Dr. Halperin built the Laboratory for Translational Research as a means of converting basic biological knowledge into practical benefit, otherwise described as the “bench-to-bedside” process. The lab has the technological resources, including robotics, to undertake assay development, medicinal chemistry, primary and secondary screens, high throughput screening, and in vivo studies employing mouse models of disease.
For the anticancer investigations, the lab is extending its earlier observations on the targeting of initiation of translation for attenuating cancer cell growth. Published data from multiple labs have reinforced the validity of this approach, for it has been demonstrated that mRNAs possessing long 5´UTRs, which typically encode proteins that promote cell growth, require efficient translation initiation. The lab is developing small molecule inhibitors displaying increased potency and selectivity for two different multiprotein entities that participate in the protein translation initiation process: (1) the ternary complex, consisting of eIF2 bound to initiator methionyl tRNA and GTP; and (2) the eIF4F complex, containing eIF4A, eIF4E (which binds the 5´ mRNA cap motif), and eIF4G. The lab is collaborating with Dr. Gerhard Wagner on high resolution NMR structural studies to facilitate the development of novel compounds that disrupt the protein-protein interactions that comprise these multimers.

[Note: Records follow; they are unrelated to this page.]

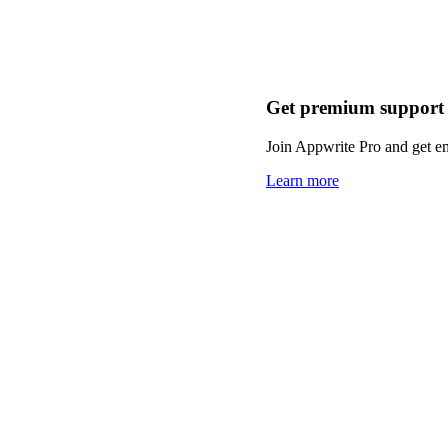
Get premium support
Join Appwrite Pro and get em
Learn more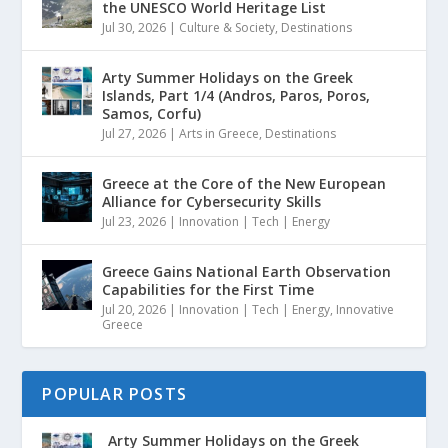
the UNESCO World Heritage List
Jul 30, 2026
|
Culture & Society
,
Destinations
Arty Summer Holidays on the Greek
Islands, Part 1/4 (Andros, Paros, Poros,
Samos, Corfu)
Jul 27, 2026
|
Arts in Greece
,
Destinations
Greece at the Core of the New European
Alliance for Cybersecurity Skills
Jul 23, 2026
|
Innovation | Tech | Energy
Greece Gains National Earth Observation
Capabilities for the First Time
Jul 20, 2026
|
Innovation | Tech | Energy
,
Innovative
Greece
POPULAR POSTS
Arty Summer Holidays on the Greek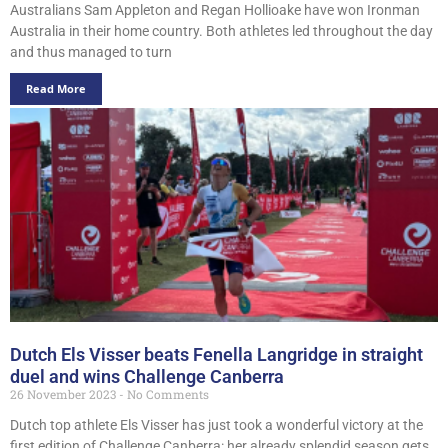
Australians Sam Appleton and Regan Hollioake have won Ironman
Australia in their home country. Both athletes led throughout the day
and thus managed to turn
Read More
Dutch Els Visser beats Fenella Langridge in straight
duel and wins Challenge Canberra
26 November 2023
No Comments
Dutch top athlete Els Visser has just took a wonderful victory at the
first edition of Challenge Canberra: her already splendid season gets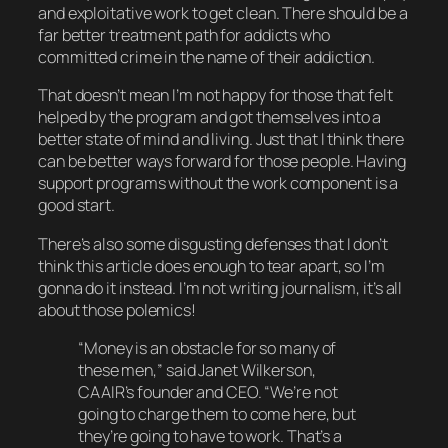
and exploitative work to get clean. There should be a
far better treatment path for addicts who
committed crime in the name of their addiction.
That doesn’t mean I’m not happy for those that felt
helped by the program and got themselves into a
better state of mind and living. Just that I think there
can be better ways forward for those people. Having
support programs
without
the work component is a
good start.
There’s also some disgusting defenses that I don’t
think this article does enough to tear apart, so
I’m
gonna do it instead. I’m not writing journalism, it’s all
about those polemics!
“Money is an obstacle for so many of
these men,” said Janet Wilkerson,
CAAIR’s founder and CEO. “We’re not
going to charge them to come here, but
they’re going to have to work. That’s a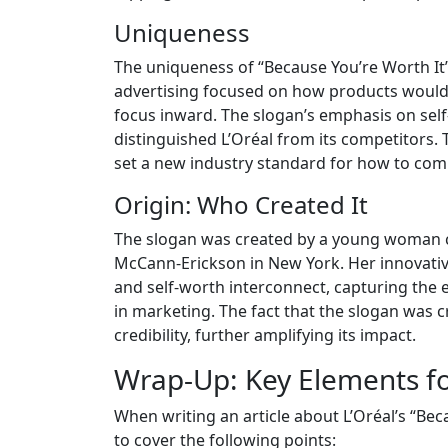
Uniqueness
The uniqueness of “Because You’re Worth It” 
advertising focused on how products would
focus inward. The slogan’s emphasis on se
distinguished L’Oréal from its competitors.
set a new industry standard for how to co
Origin: Who Created It
The slogan was created by a young woman c
McCann-Erickson in New York. Her innovati
and self-worth interconnect, capturing the
in marketing. The fact that the slogan was
credibility, further amplifying its impact.
Wrap-Up: Key Elements fo
When writing an article about L’Oréal’s “Beca
to cover the following points: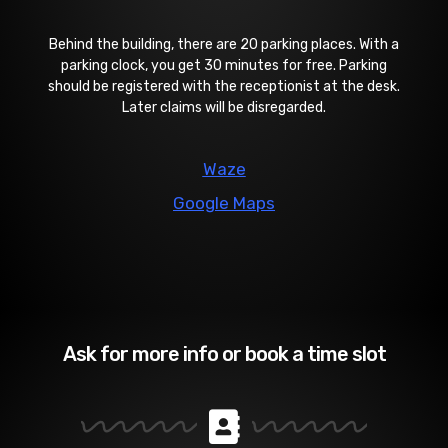
Behind the building, there are 20 parking places. With a
parking clock, you get 30 minutes for free. Parking
should be registered with the receptionist at the desk.
Later claims will be disregarded.
Waze
Google Maps
Ask for more info or book a time slot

The lab is also exploring the relationship of glycated CD59 to vascular disease in diabetics. Glycation of the complement inhibitor CD59 presages vascular complications in diabetic patients, and the lab has developed the first informative animal models for diabetes-related vascular abnormalities by making transgenic mice harboring the wild-type or mutant human CD59 gene. These mouse models are being utilized to explore the etiology of vascular disease and to develop diagnostic tests for predicting the onset of vascular pathophysiology in diabetics.

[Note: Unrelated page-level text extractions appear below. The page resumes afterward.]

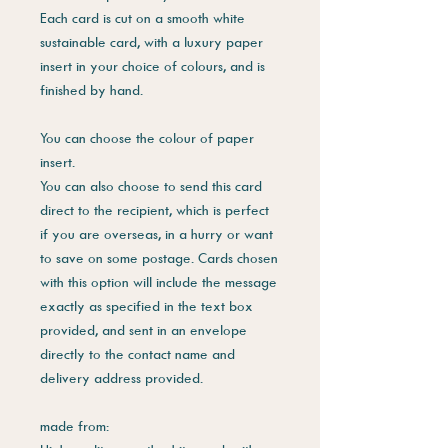
Each card is cut on a smooth white
sustainable card, with a luxury paper
insert in your choice of colours, and is
finished by hand.
You can choose the colour of paper
insert.
You can also choose to send this card
direct to the recipient, which is perfect
if you are overseas, in a hurry or want
to save on some postage. Cards chosen
with this option will include the message
exactly as specified in the text box
provided, and sent in an envelope
directly to the contact name and
delivery address provided.
made from: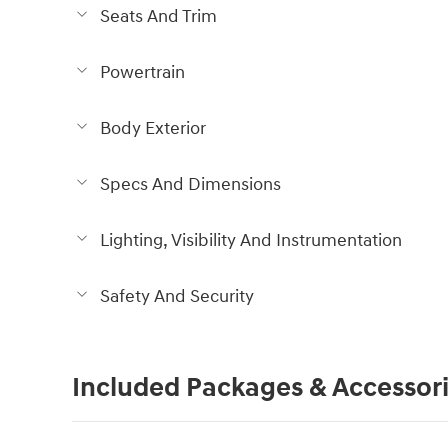
Seats And Trim
Powertrain
Body Exterior
Specs And Dimensions
Lighting, Visibility And Instrumentation
Safety And Security
Included Packages & Accessor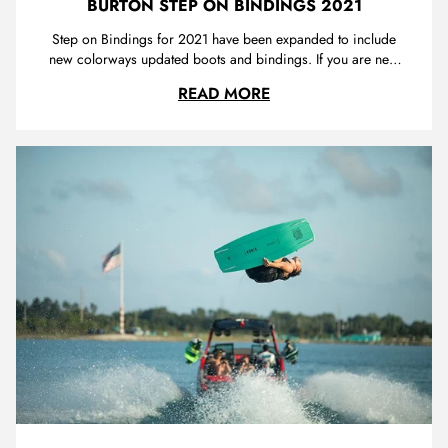
BURTON STEP ON BINDINGS 2021
Step on Bindings for 2021 have been expanded to include
new colorways updated boots and bindings. If you are new
to Step On have a look at our review to learn about the finer
BURTON STEP ON BIN
READ MORE
details - Burton Step On Review We are extremely
impressed with Burton's latest range with a mix of on-point
colours and ...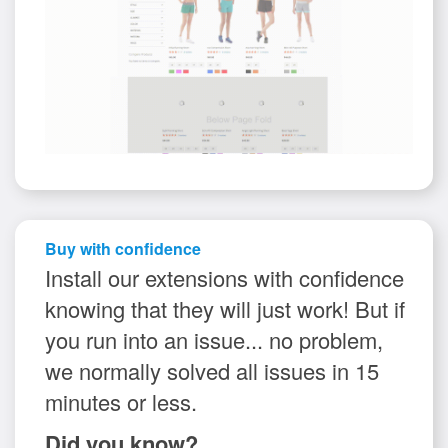
Buy with confidence
Install our extensions with confidence
knowing that they will just work! But if
you run into an issue... no problem,
we normally solved all issues in 15
minutes or less.
Did you know?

Dr. Halperin has made important scientific findings in cancer and diabetes. Dr. Halperin illuminated the cancer-fighting properties of clotrimazole, routinely used to combat fungal infections. He demonstrated that clotrimazole modulates intracellular calcium levels, leading to a series of reactions that culminates with inhibition of protein translation at the initiation stage. This finding spurred subsequent cancer therapeutic studies, focusing on targeting protein translation initiation as a key nodal point. Dr. Halperin’s lab also showed that naturally occurring molecules such as the omega-3 unsaturated fatty acid eicosapentaenoic acid (EPA), commonly found in fish, blocks cancer cell growth by disrupting translation initiation. These data have important ramifications, since they implicate the initiation phase of protein translation as a valid target for developing cancer therapeutics. Moreover, these results help explain why diets high in fish have been linked to a reduced cancer incidence. Recent studies in the lab have investigated small molecule inhibitors of protein translation initiation, in collaboration with Dr. Gerhard Wagner.

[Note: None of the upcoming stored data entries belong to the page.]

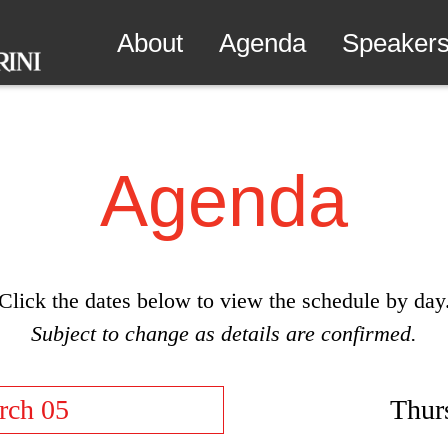
About
Agenda
Speaker
Agenda
Click the dates below to view the schedule by day
Subject to change as details are confirmed.
rch 05
Thur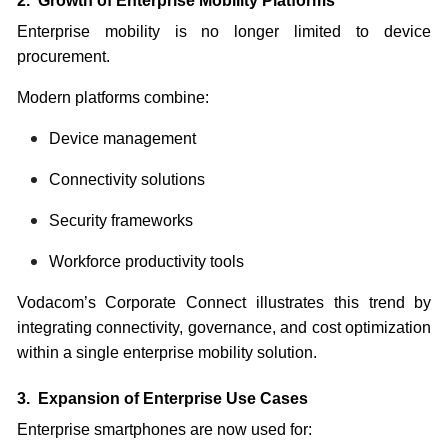
2. Growth of Enterprise Mobility Platforms
Enterprise mobility is no longer limited to device
procurement.
Modern platforms combine:
Device management
Connectivity solutions
Security frameworks
Workforce productivity tools
Vodacom’s Corporate Connect illustrates this trend by
integrating connectivity, governance, and cost optimization
within a single enterprise mobility solution.
3. Expansion of Enterprise Use Cases
Enterprise smartphones are now used for:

Diabetes is another major area of interest in the lab. Based on their study of vascular abnormalities in diabetic patients, the lab proposed that glycation (that is, glucose covalently bound to a lysine residue) of the membrane complement regulatory protein CD59 inactivates CD59. By abolishing CD59 activity, activation of the complement cascade and formation of the membrane attack complex is promoted, eliciting proinflammatory alterations in endothelial cells which line blood vessels. This proposed sequence of events may contribute to the vascular complications commonly found in diabetic patients. These data suggest new methods for diagnosing persons at risk for developing diabetes and diabetes-associated vascular disease.